Les mots pour les dire évoluent, où plutôt le monde est bousculé, et les mots perdent le sens dont on voulait les habiller. Nous pouvions parler de la karantina et dire que le camp lui-même était une mise en quarantaine, une mise à part : la métaphore prenait. Et puis sa forme littérale s'est abattue sur les habitants de Moria, le 17 mars 2020, quand justifiée par la pandémie de Covid-19 l'interdiction absolue de sortir du camp a concrétisé plus fortement encore leur mise au ban.

L'expérience de la quarantaine par les confinés légitimes de l'Europe diverge radicalement de celle des confinés à ses confins. La distanciation sociale, d'abord, rendue impossible là où 20.000 personnes cohabitent dans un espace prévu pour 3000, là où les files d'attente rythment de façon insupportable le quotidien – attendre en ligne pour de la nourriture, de l'eau, des soins, une douche, des toilettes. L'interdiction de sortir, aussi, quand sortir voulait dire s'échapper, même pour une journée, de l'enfer des coups de couteaux, de la boue, des montagnes de déchets, des cris, de la foule constante. Être confiné à Moria signifie ne plus recevoir la maigre aide financière mensuelle allouée par le HCR, ne plus pouvoir acheter par soi même nourriture, produits d'hygiène, vêtements. Et apprendre, dans la foulée, que les distributions organisées par les quelques ONG restantes (2) sont interdites, car cela formerait un « attroupement de plus de 10 personnes ». L'ironie est amère. Surtout lorsque l'on sait que rien de consistant n'est prévu par les autorités en cas de propagation du virus dans le camp.

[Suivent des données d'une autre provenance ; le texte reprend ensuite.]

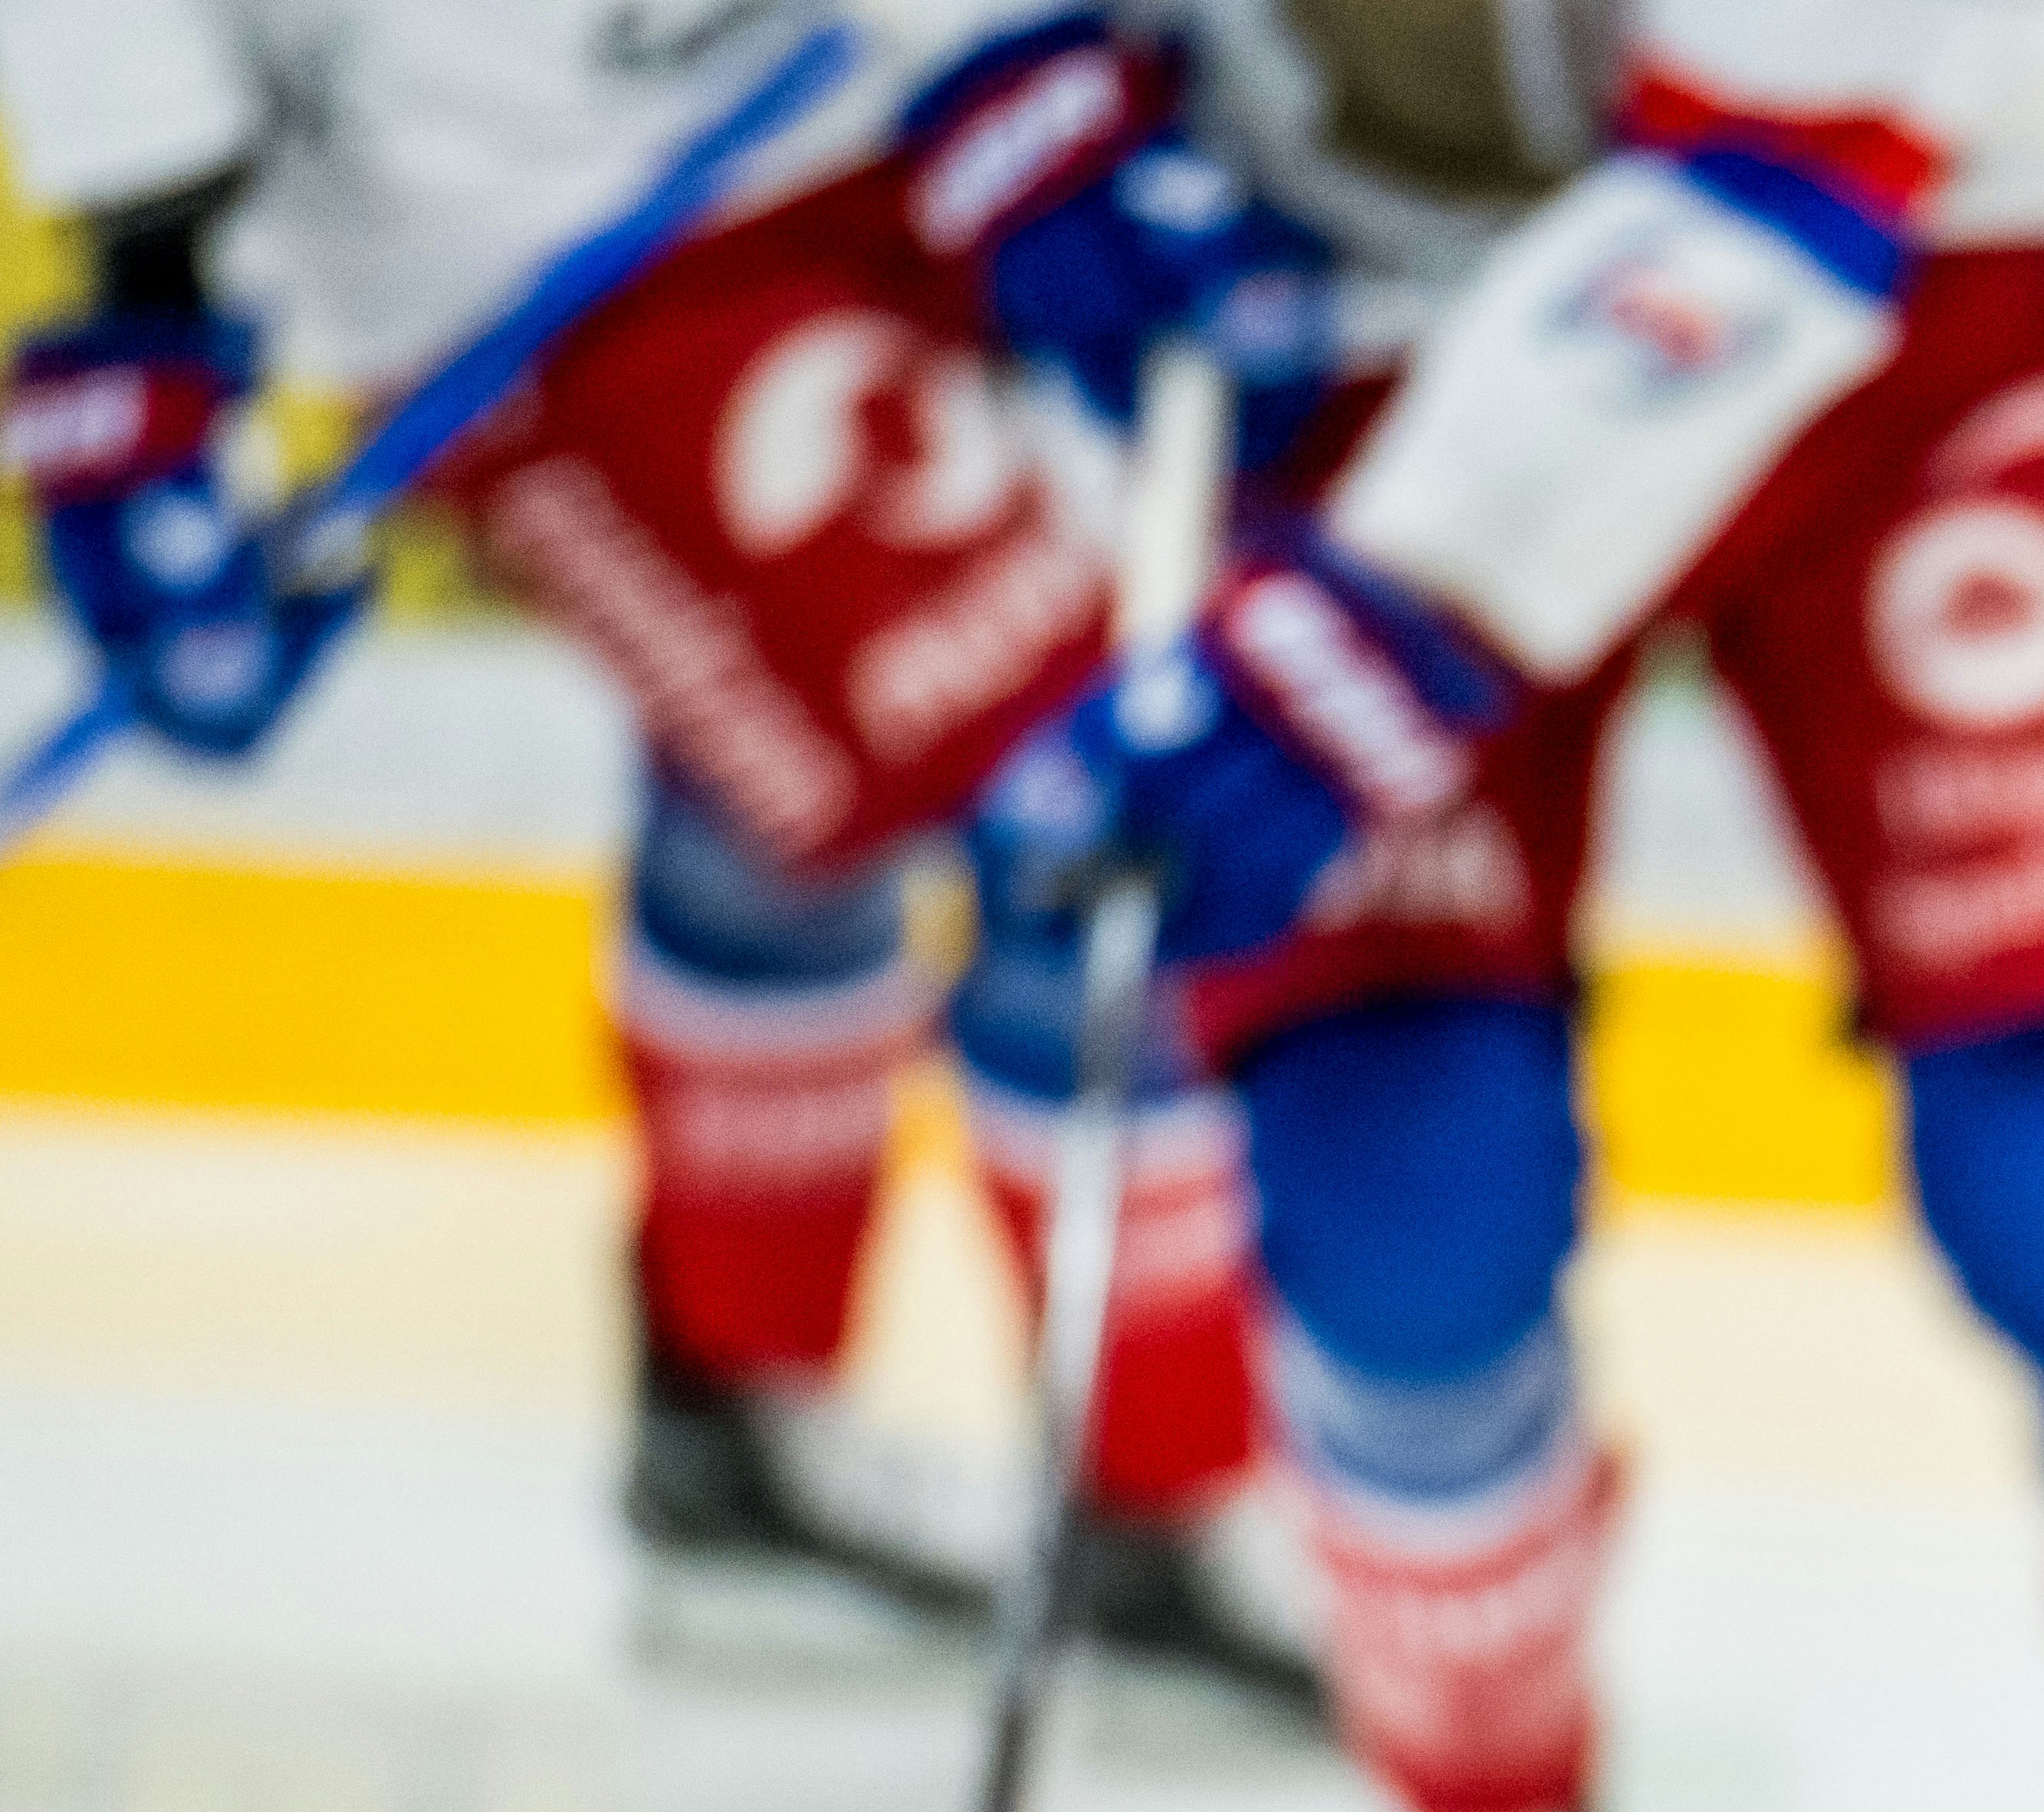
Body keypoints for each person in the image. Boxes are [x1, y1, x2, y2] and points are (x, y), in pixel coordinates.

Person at [959, 0, 2044, 1812]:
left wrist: (1390, 610)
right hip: (1337, 319)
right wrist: (1001, 83)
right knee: (1403, 1208)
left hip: (1884, 267)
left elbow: (1774, 168)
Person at [0, 0, 1333, 1706]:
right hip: (544, 228)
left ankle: (741, 1430)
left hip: (850, 100)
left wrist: (1022, 62)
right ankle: (1168, 1483)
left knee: (791, 783)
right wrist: (154, 286)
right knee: (1061, 768)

L'expérience de la quarantaine est toute autre surtout parce que la distance matérielle, pensée en mètres, en kilomètres, relativement à un point, à un autre, est comme annulée, et ce bien avant la mise en confinement du monde. Les exilés vivent dans un espace artificiellement lointain, détaché – détaché de la population légitime, détachée de l'Union Européenne et de ses responsabilités, détaché d'un continent, un non-lieu où vivre, survivre et attendre, indéfiniment attendre : 

« Une part immense, la plus grande part peut être de l'action des gouvernements ne consiste pas du tout à contribuer à un règlement même partiel des problèmes de notre temps, mais à s'assurer qu'ils demeurent assez loin, ce qui n'implique pas d'ailleurs de très longues distances : on se souvient de l'époque où répéter que l'épuration ethnique en cours sur le territoire de Bosnie se déroulait à "deux heures de Paris" ne servait rigoureusement à rien, tant deux heures de Paris s'avéraient une distance suffisante pour ne point y songer, et vaquer à ses affaires. Deux heures étaient suffisamment loin. C'est en quoi le sort fait aux étrangers est la pierre de touche de la gouvernementalité contemporaine en général : la décision d'éloignement leur fait un trait commun. [...]
Cette politique des lointains a une conséquence singulière : là où l'éloignement et la proximité d'un lieu sont d'ordinaire choses relatives, dont la mesure dépend du point où l'on se place, la politique produit des espaces absolument, ontologiquement loin - loin non d'ici ou de là, mais loin, loin tout court. [...] Moria est loin, non relativement mais absolument, la preuve : que l'Europe s'y abîme et y sombre n'empêche pas de dormir, et comme dans l'espace, personne ne vous y entend hurler.
» (3)



(1) Haut Commissariat des Nations Unies aux Réfugiés.
(2) Sur les événements survenus, ces deux derniers mois, à Lesbos et aux frontières orientales de la Grèce, voir « Lesbos, une trainée de poudre qui n'en finit pas », CQFD, avril 2020.
(3) Marie Cosnay et Mathieu Potte-Bonneville, « Réfugiés, exilés : quand l'Europe s'en lave les mains », AOC - Analyse Opinion Critique, 12 mars 2020. Texte bouleversant et puissant à lire gratuitement : l'inscription sur le site d'AOC donne droit à trois articles par mois.